The National Academies of Sciences released new recommendations on dietary intake of sodium and potassium Tuesday after 18 months of study, and for the first time tied overuse of sodium, which people typically get in salt, to chronic disease.
The officials said that people whose sodium intake is more than 2,300 milligrams a day should reduce their intake to reduce their risk for cardiovascular disease and high blood pressure.
“The more you can decrease the more benefit,” said University of Massachusetts Amherst head of food science Eric Decker, who was one of 13 members of the NAS Committee to Review the Dietary Reference Intakes for Sodium and Potassium.
The committee reviewed existing research in the United States and Canada, excluding less credible research, Decker said.
The study also made various tweaks to the ideal daily intakes of sodium.
The ideal daily intakes are 110 milligrams for infants 0-6 months; 370 milligrams for infants 7-12 months; 800 milligrams for children 1-3; 1,000 milligrams for ages 4-8; 1,200 milligrams daily for ages 9-13; and 1,500 milligrams daily for ages 14 and older.
Decker said the average adult American is consuming 3,400 milligrams a day, and some people consume up to 5,000.
Sodium lurks in many places in the American diet, particularly in processed, prepackaged, and restaurant foods, the American Heart Association says.
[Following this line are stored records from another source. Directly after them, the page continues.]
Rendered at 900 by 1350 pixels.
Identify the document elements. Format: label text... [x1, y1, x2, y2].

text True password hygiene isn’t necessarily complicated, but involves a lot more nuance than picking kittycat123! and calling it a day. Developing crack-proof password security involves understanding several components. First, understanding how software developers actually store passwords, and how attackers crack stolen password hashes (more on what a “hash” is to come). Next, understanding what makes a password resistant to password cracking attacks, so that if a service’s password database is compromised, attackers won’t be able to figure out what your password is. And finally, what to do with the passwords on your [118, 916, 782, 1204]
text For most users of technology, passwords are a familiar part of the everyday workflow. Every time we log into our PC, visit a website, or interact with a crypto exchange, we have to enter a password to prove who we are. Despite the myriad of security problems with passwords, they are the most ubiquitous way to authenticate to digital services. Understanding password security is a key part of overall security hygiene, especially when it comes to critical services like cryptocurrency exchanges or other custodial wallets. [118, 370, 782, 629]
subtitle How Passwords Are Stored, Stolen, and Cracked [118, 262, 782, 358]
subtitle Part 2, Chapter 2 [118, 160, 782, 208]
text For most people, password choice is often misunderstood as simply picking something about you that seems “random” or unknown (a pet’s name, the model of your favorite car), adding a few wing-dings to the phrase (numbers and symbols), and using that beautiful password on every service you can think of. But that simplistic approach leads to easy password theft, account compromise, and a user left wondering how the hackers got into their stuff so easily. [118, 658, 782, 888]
For example, an Uno’s “Chicago Classic regular-sized pizza” has 1,470 milligrams of sodium. And a 9.5-ounce “All American double cheeseburger with French fries” at Friendly’s is 2,240 milligrams.
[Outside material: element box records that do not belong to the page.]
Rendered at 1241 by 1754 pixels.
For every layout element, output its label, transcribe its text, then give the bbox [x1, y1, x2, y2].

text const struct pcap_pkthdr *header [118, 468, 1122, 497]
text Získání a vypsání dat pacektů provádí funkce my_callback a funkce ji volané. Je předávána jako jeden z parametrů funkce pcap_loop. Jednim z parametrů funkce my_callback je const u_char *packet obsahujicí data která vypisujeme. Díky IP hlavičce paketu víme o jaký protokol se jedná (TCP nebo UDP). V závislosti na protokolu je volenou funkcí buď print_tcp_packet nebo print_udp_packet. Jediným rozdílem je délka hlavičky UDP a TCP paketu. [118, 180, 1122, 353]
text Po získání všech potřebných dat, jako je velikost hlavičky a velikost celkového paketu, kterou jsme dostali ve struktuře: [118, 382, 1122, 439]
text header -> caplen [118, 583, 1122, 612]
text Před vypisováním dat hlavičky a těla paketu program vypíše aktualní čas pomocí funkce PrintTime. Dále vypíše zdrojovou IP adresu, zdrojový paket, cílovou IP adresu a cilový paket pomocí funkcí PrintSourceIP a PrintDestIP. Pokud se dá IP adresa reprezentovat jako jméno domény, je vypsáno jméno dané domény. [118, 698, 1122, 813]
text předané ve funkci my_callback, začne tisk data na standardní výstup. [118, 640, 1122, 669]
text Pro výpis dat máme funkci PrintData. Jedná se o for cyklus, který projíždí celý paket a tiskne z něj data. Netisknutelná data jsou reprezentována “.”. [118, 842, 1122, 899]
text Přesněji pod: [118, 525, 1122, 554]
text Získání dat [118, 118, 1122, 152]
The study also found there is no limit on the amount of potassium it is healthy for most people to consume but lowered the adequate intake numbers suggested from a 2005 study and suggests being cautious with potassium supplements.
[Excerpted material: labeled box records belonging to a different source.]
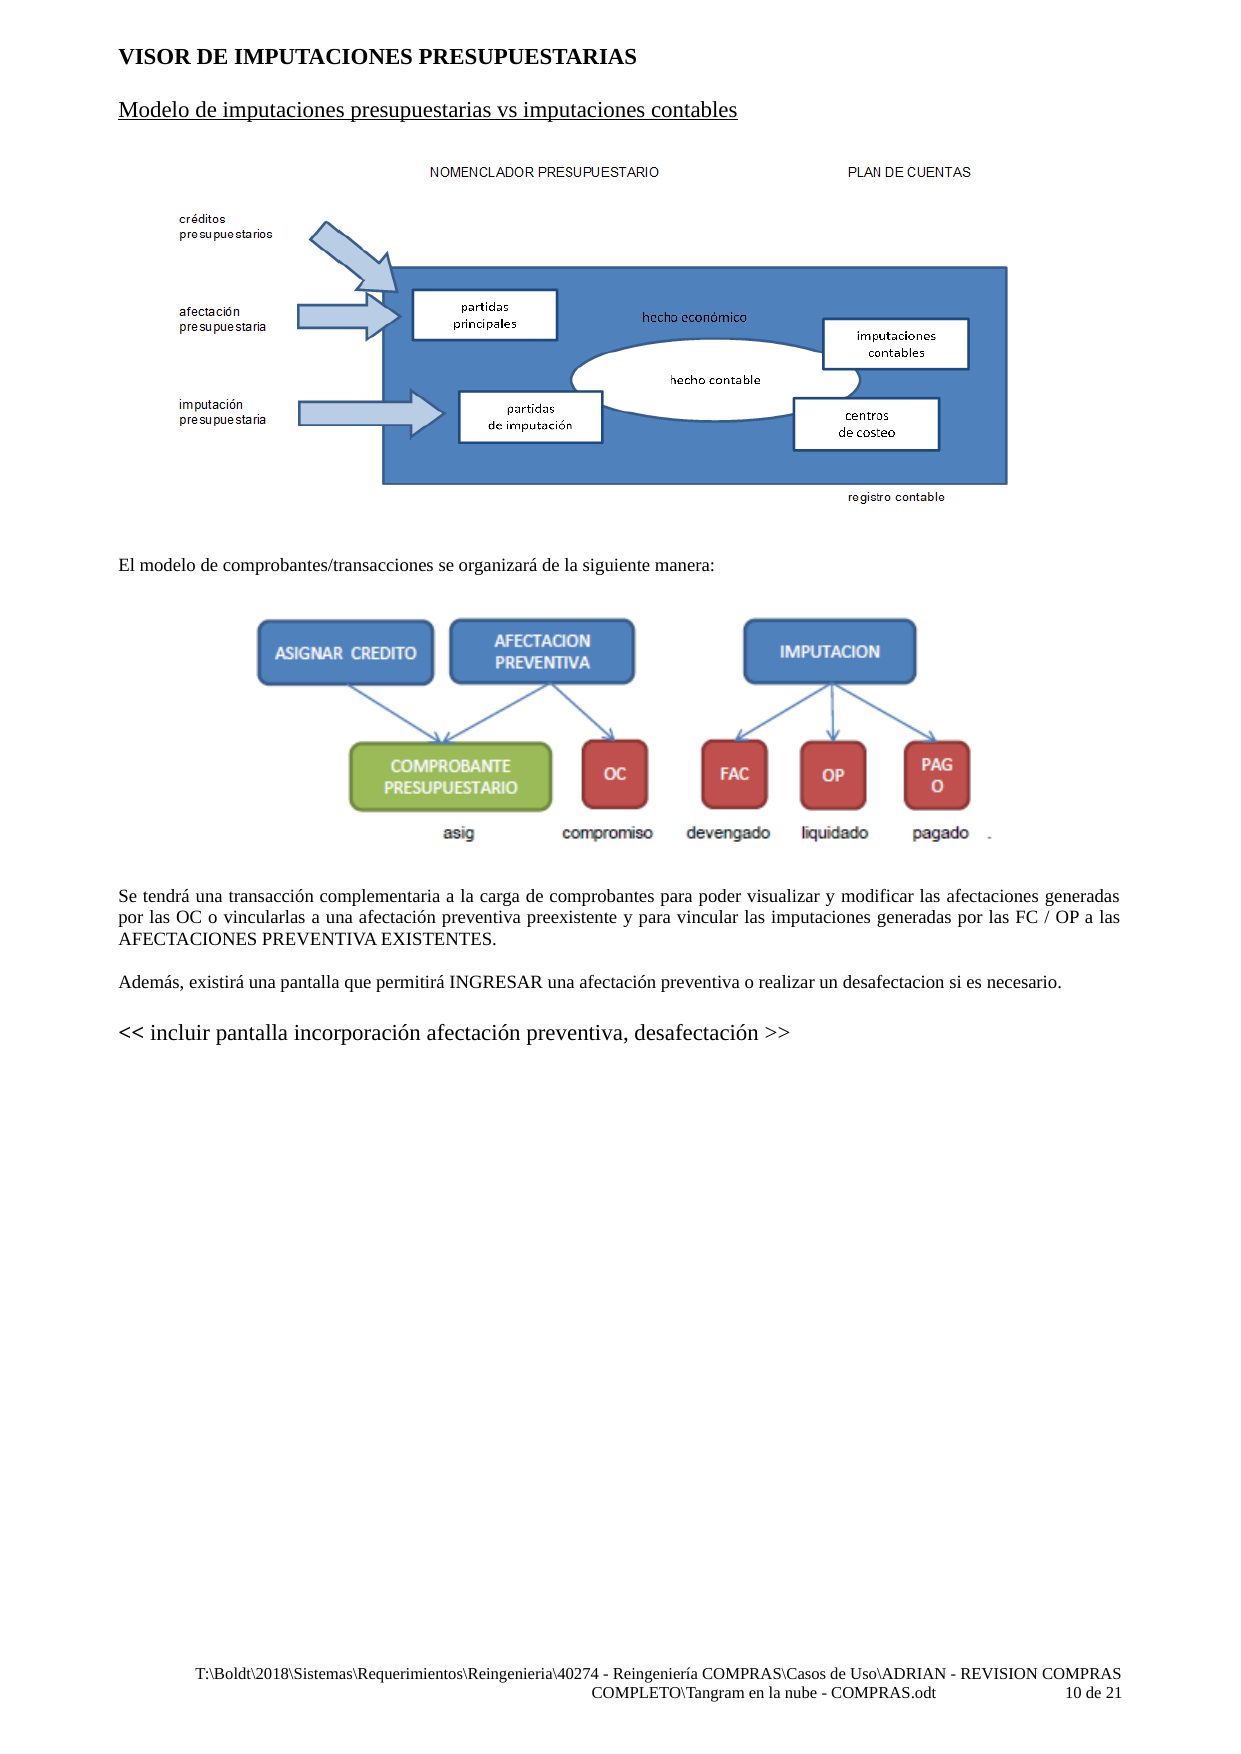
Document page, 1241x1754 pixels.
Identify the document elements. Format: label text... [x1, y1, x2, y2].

text Se tendrá una transacción complementaria a la carga de comprobantes para poder visualizar y modificar las afectaciones generadas por las OC o vincularlas a una afectación preventiva preexistente y para vincular las imputaciones generadas por las FC / OP a las AFECTACIONES PREVENTIVA EXISTENTES. [118, 885, 1122, 949]
text << incluir pantalla incorporación afectación preventiva, desafectación >> [118, 1019, 1122, 1045]
text Modelo de imputaciones presupuestarias vs imputaciones contables [118, 96, 1122, 122]
picture [157, 148, 1083, 528]
text VISOR DE IMPUTACIONES PRESUPUESTARIAS [118, 43, 1122, 69]
text El modelo de comprobantes/transacciones se organizará de la siguiente manera: [118, 554, 1122, 575]
text Además, existirá una pantalla que permitirá INGRESAR una afectación preventiva o realizar un desafectacion si es necesario. [118, 971, 1122, 992]
picture [238, 607, 1038, 862]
Decker said that because there is little risk to eating too much potassium, the committee’s recommendations were pretty close to what Americans typically eat.
The committee found most people should consume between 2,300 and 3,400 milligrams of potassium a day, but it recommended lower amounts for infants: 400 milligrams daily for infants 0-6 months; 860 milligrams daily for infants 7-12 months; and 2,000 milligrams daily for children ages 1-3.
Decker said it is widely known that food consumption affects health, but more research is needed.
“The frustrating thing about these processes and these recommendations is the government doesn’t really fund the kind of studies and assessment needed for dietary intake,” Decker said. “There just isn’t a lot of good data out there.”
Decker warned that the recommendations might not apply to people with preexisting conditions. People who already have high blood pressure should make sure to reduce sodium, while people with kidney failure should avoid overuse of potassium, for example, he said.